Coming-out. Autisme, écriture et vérité : naître à soi-même
Ces dernières années, j’ai traversé une période très intense, à la fois dans ma vie et à l’intérieur de moi.
Il y a eu des ruptures importantes, essentielles qui m’ont profondément ébranlée. Et au milieu de cela, presque sans que je le décide, j’ai commencé à écrire. Écrire mon histoire, une autobiographie et un manifeste sur l’Art. Quelque chose en moi cherchait, depuis longtemps, un autre passage pour se dire que le dessin et les couleurs.
Mon livre est né comme une nécessité. Un cri qui ne supportait plus le silence.
J’ai revisité des souvenirs, des ressentis, des fragments de vie restés sans mots, des souffrances longtemps contenues. En écrivant, je n’ai pas seulement raconté mon passé. J’ai plongé en moi. Parce qu’à certains endroits, je me perdais à être ce que je suis.
Peu à peu, des lignes invisibles se sont dessinées. Ce qui était épars, éclaté, disloqué, a commencé à se relier. Des choses que je ne comprenais pas en moi, ont commencé à faire sens.
Comme un marécage devenant une rivière plus claire.
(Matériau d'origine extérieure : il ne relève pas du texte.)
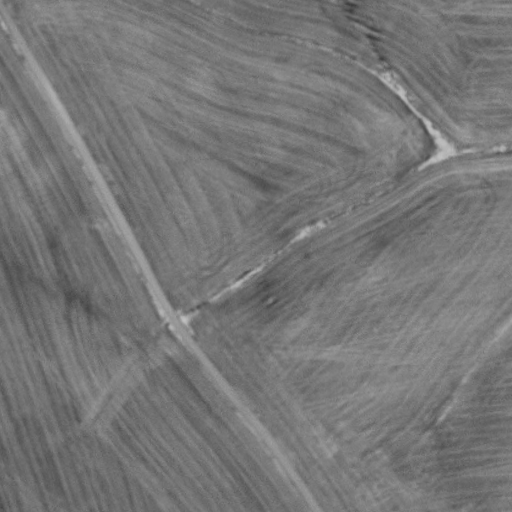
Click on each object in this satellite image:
road: (144, 267)
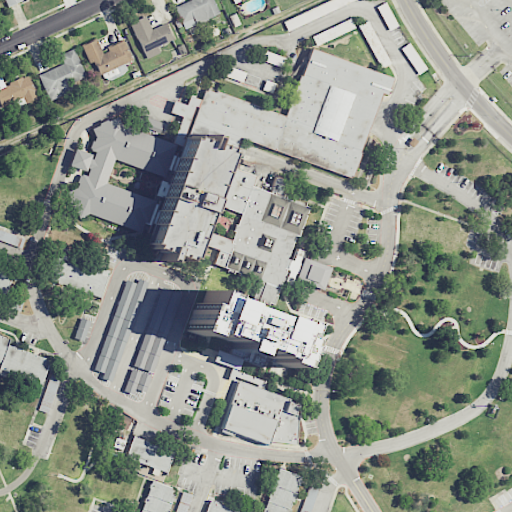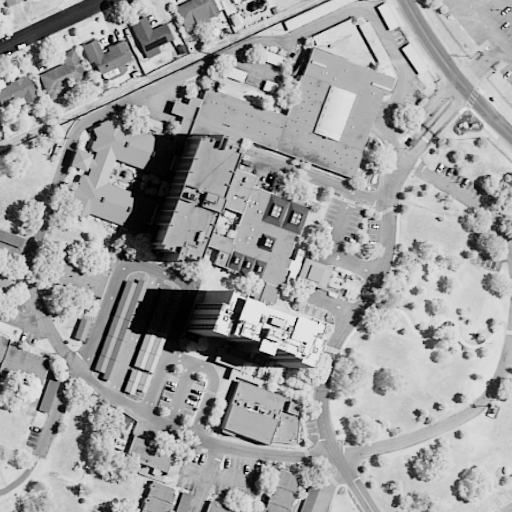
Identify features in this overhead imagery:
building: (10, 2)
road: (475, 9)
building: (195, 11)
building: (314, 12)
road: (52, 24)
building: (369, 35)
building: (150, 36)
road: (480, 65)
building: (64, 74)
road: (452, 74)
building: (19, 92)
road: (424, 117)
road: (435, 127)
road: (65, 151)
building: (269, 164)
building: (116, 174)
road: (326, 180)
building: (232, 190)
building: (15, 208)
road: (341, 221)
building: (434, 233)
building: (11, 237)
road: (355, 261)
road: (139, 266)
building: (312, 273)
building: (78, 274)
building: (79, 277)
building: (4, 281)
building: (4, 282)
road: (314, 295)
road: (22, 320)
building: (119, 328)
building: (81, 329)
building: (156, 330)
road: (136, 334)
building: (249, 334)
road: (509, 335)
road: (340, 336)
road: (180, 357)
building: (21, 364)
building: (21, 365)
building: (137, 381)
road: (156, 385)
building: (49, 391)
road: (181, 395)
road: (209, 395)
building: (261, 414)
building: (260, 416)
building: (11, 427)
road: (45, 433)
building: (79, 436)
building: (148, 454)
building: (150, 456)
road: (217, 477)
building: (111, 486)
road: (328, 487)
building: (281, 491)
building: (62, 498)
building: (156, 498)
building: (309, 498)
building: (183, 502)
building: (216, 508)
road: (188, 511)
road: (510, 511)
Et avec cela, une réalité plus difficile aussi : celle d’avoir souvent été perçue à travers ma différence, comme étrangère au sein des miens. Personne ne comprenait vraiment ce qui se jouait. Et moi, je n’avais pas les mots pour l’expliquer.
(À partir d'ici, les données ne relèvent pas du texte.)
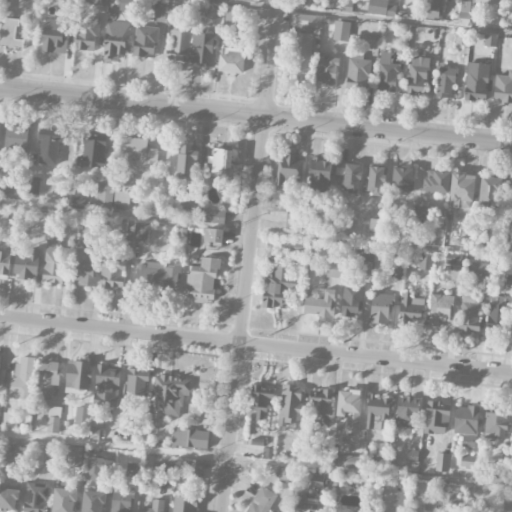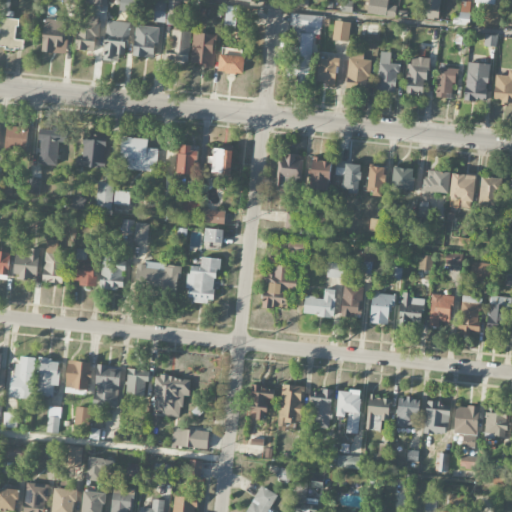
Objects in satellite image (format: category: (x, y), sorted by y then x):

J’ai souvent eu le sentiment d’être jugée trop vite, ou mise à l’écart pour quelque chose qui m’échappait.
Ce rejet, souvent silencieux, parfois dissimulé, a laissé en moi une trace profonde.
Pendant longtemps, j’ai cru que le monde fonctionnait, pensait, ressentait, voyait comme moi.
Découvrir que ce n’était pas le cas a été une révélation, un bouleversement intérieur.
Alors j’ai cherché à comprendre, avec sérieux et patience. Ce n’est pas une intuition posée sur moi comme une étiquette. C’est le résultat d’un cheminement, d’une recherche, et d’un travail médical qui a duré près de deux années pour approcher au plus près de mon fonctionnement neurologique.
De nombreuses séances d’EMDR, des tests Neuropsychologiques, des entretiens avec un médecin psychiatre.
Au terme de ce parcours, les mots sont venus.
Je suis sur le spectre de l’autisme, ce qu’on appelait autrefois syndrome d’Asperger. J’ai aussi découvert que j’ai un fonctionnement particulier, souvent désigné comme haut potentiel intellectuel, ainsi qu’une forme de synesthésie.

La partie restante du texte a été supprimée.